### Selected excerpt
□ □ □ □

# GW Forgiers?



## Farseer_Iowan (Jun 25, 2010)

I was going through my Skaven last night and noticed that about 30 of the clan rats (old style) and Rattling Guns are a odd white plastic (resin) look to them... this was out of a lot I picked up about a year/two years ago but just now noticed this.. posiblly was an e(vil) bay purchase... Was/Has this been an issue where someone just copied a bunch of GW models and sold them online? When I researched it some I found a you tube video on how to create molds outof existing figures... and it seems like someone might have done just this.. I am going to go back through my ebay purchases when I get home form work and try and find if/when/who i purchased these off of...


----------



## CaptainBudget (Jun 14, 2010)

Perfectly possible, I know it's possible with metal. GW attempted a proper crackdown on forgeries a few years ago, devoting a whole page to the issue and how to spot them in White Dwarf so the problem was widespread enough for them to get angry.


----------



## Barnster (Feb 11, 2010)

are they ther old heroquest skaven? the clan rats there were and odd white colour. But the ratling guns always been metal


----------



## Farseer_Iowan (Jun 25, 2010)

That could be possible on the Hero Quest Skaven, When I get home I will double check everything and maybe get some pics... IF i have time... That is what I thought on the Rattling gun but let me triple check everything...


----------



## The Son of Horus (Dec 30, 2006)

If you have a plastic ratling gun, congratulations, you have a forgery. 

If you have resin Skaven, they're also a forgery. You can tell by the consistency and hardness of the plastic-- GW plastic has been pretty consistent over the years, but resin can vary from piece to piece, and is noticably lighter both in color and in weight than the plastic GW uses in their injection molds.


----------



## bitsandkits (Mar 18, 2008)

Farseer_Iowan said:


> I was going through my Skaven last night and noticed that about 30 of the clan rats (old style) and Rattling Guns are a odd white plastic (resin) look to them... this was out of a lot I picked up about a year/two years ago but just now noticed this.. posiblly was an e(vil) bay purchase... Was/Has this been an issue where someone just copied a bunch of GW models and sold them online? When I researched it some I found a you tube video on how to create molds outof existing figures... and it seems like someone might have done just this.. I am going to go back through my ebay purchases when I get home form work and try and find if/when/who i purchased these off of...


And do what? even if could identify the seller nothing ebay or trading standards will do about it after such a long period of time.


----------



## fynn (Sep 19, 2008)

and also 95% of copies are really bad, with double mold lines and not lineing up, but as B&K says, after this long, theres not a lot you can do about it tbh


----------



## Farseer_Iowan (Jun 25, 2010)

Well that is true however if the seller is still selling stuff on ebay and you let them know that you think he might be selling forgeries... oh hell forget about it then... And yes they are a very white - and not to bad job and are a non GW plastic and they are not the Skaven from Hero quest... so i just cleaned them up and applied primer... I let GW know and they didn't seem to give a shit either so why should I. Thank your for all the comments and there IS a policy on Ebay about reporting forgeries and i didn't notice a time frame for that...

□ □ □ □

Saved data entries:
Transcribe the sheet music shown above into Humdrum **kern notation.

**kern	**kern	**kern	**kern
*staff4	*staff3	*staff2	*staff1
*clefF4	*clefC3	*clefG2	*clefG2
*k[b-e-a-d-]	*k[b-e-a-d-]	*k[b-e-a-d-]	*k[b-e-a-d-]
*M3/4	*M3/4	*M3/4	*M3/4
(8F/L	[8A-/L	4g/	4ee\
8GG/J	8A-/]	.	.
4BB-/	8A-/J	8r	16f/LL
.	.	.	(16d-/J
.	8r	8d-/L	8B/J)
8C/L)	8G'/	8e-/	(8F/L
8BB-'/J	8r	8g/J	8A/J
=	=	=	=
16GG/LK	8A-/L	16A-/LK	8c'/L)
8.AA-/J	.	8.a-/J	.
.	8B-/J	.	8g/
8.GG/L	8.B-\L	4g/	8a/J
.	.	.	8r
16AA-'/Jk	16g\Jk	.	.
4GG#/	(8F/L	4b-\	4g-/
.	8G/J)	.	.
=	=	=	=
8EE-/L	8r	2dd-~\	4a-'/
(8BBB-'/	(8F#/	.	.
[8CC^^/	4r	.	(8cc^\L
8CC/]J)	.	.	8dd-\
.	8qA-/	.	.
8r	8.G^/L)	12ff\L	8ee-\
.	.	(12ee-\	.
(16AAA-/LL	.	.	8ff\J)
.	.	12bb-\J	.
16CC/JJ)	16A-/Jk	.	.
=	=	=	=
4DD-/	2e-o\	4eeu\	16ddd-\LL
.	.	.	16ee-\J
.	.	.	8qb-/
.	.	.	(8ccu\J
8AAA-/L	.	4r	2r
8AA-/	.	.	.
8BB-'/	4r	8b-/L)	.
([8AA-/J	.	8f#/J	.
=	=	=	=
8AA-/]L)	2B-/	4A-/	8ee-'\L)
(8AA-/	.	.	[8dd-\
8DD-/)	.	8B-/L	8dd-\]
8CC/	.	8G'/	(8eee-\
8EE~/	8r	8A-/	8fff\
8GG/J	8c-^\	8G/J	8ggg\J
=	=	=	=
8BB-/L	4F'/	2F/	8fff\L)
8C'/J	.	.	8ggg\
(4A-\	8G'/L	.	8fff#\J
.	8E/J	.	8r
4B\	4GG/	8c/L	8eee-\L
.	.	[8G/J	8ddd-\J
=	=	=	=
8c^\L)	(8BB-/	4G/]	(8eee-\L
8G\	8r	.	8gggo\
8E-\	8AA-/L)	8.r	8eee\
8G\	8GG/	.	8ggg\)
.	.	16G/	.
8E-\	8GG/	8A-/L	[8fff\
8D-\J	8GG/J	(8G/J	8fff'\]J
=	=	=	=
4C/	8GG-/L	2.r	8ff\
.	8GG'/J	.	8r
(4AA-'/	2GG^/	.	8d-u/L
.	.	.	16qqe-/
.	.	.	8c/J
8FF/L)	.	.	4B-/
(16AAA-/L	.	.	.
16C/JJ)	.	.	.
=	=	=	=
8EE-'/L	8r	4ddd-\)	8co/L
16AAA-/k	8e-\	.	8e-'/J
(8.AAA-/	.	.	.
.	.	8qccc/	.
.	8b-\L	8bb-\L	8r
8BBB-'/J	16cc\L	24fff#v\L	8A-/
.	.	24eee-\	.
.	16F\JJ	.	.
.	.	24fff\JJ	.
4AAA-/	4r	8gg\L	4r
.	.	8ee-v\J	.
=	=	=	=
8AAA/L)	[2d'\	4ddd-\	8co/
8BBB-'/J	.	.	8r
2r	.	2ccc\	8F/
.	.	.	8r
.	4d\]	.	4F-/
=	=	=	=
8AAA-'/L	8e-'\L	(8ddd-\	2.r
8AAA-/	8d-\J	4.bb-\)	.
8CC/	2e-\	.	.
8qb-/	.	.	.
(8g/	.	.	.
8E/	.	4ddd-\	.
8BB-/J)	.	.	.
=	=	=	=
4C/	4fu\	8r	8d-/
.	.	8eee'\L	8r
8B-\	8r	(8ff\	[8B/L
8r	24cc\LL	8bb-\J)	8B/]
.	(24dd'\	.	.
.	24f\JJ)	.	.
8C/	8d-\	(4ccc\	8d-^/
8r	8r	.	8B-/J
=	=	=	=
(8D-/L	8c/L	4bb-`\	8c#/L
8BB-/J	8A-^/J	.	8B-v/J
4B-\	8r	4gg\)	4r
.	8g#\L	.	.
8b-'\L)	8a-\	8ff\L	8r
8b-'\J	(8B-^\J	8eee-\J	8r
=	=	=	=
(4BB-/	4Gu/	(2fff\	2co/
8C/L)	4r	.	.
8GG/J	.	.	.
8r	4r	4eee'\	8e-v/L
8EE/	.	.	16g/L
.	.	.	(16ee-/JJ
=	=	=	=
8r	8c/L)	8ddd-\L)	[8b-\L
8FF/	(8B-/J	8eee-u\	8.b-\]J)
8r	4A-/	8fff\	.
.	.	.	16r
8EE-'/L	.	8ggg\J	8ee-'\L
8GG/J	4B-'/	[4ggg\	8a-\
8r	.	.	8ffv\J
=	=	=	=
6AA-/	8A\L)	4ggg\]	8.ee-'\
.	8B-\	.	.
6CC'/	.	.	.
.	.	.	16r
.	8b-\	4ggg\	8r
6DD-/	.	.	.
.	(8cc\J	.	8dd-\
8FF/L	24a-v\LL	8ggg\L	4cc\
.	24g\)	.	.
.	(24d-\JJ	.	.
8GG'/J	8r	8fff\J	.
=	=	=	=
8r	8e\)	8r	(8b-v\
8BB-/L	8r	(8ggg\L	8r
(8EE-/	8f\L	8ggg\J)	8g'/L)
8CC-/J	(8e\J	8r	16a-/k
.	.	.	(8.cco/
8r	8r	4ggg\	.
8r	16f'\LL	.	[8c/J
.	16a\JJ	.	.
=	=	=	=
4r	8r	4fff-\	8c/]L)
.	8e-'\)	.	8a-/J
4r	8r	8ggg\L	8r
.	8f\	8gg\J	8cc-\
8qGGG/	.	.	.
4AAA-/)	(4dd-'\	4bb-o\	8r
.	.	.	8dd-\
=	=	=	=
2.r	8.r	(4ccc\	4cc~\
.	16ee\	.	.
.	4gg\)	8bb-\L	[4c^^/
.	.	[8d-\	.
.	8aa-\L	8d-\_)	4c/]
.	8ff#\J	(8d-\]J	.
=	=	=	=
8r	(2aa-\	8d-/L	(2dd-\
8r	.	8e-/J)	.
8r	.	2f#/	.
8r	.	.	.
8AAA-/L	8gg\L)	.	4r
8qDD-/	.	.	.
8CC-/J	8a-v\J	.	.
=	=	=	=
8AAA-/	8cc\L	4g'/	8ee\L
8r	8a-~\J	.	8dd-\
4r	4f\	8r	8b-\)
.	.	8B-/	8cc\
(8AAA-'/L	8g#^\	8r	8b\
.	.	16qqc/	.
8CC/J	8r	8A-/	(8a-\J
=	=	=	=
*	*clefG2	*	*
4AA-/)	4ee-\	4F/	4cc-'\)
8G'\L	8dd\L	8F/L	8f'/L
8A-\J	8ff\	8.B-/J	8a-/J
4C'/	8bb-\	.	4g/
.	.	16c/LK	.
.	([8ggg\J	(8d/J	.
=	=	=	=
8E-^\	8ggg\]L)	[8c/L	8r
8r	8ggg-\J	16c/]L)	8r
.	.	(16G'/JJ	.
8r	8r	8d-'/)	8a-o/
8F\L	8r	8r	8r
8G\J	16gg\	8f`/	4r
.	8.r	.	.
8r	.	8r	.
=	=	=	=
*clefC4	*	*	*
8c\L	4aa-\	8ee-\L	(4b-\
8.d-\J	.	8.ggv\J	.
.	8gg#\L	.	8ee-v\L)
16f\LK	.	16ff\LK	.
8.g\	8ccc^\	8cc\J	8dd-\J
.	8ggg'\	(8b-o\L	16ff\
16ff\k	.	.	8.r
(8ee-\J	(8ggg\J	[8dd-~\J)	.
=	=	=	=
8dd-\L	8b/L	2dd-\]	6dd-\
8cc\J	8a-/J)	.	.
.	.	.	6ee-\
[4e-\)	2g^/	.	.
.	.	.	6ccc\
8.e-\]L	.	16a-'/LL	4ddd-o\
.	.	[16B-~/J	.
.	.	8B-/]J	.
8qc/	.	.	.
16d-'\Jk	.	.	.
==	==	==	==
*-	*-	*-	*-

□ □ □ □

### Task requirements
1. How many lines in the listing contain the string "kern"? Give only the number.
2. Write the next part of the forum thread about forged GW miniatures, picking up after its final post.

### Responses in order
1. 2

2.
----------



## Shadow Hawk (Apr 26, 2009)

I also have some creamy-white pieces I obtained from someone at my gaming club. They are skeleton weapons: spears, bows and lances. Anyone know if these are forgeries?


----------



## rodmillard (Mar 23, 2010)

Shadow Hawk said:


> I also have some creamy-white pieces I obtained from someone at my gaming club. They are skeleton weapons: spears, bows and lances. Anyone know if these are forgeries?


Way back in the late 90s skeletons were made in "bone" coloured plastic (actually a sort of off cream colour) so you may just have old parts. 

With parts that small I wouldn't worry anyway - moulding parts (so you can have a full regiment of skeletons with the same shield etc) is a grey area in the law, as long as they are for personal use, so its unlikely GW could enforce copyright even if they wanted to.


----------



## bitsandkits (Mar 18, 2008)

rodmillard said:


> Way back in the late 90s skeletons were made in "bone" coloured plastic (actually a sort of off cream colour) so you may just have old parts.
> 
> With parts that small I wouldn't worry anyway - moulding parts (so you can have a full regiment of skeletons with the same shield etc) is a grey area in the law, as long as they are for personal use, so its unlikely GW could enforce copyright even if they wanted to.


it wasnt just skeletons, that was the plastic colour back in the day.


----------



## Durzod (Nov 24, 2009)

Are the skaven in question one-piece models? Mny moons ago GW put out a box set with skaven, wood elves, dwarfs, and goblins and they were all in a white plastic. All but the goblins were one-piece models (not counting the base, of course) I think, though there was an option to give the dwarves hammers instead of axes.


----------



## Farseer_Iowan (Jun 25, 2010)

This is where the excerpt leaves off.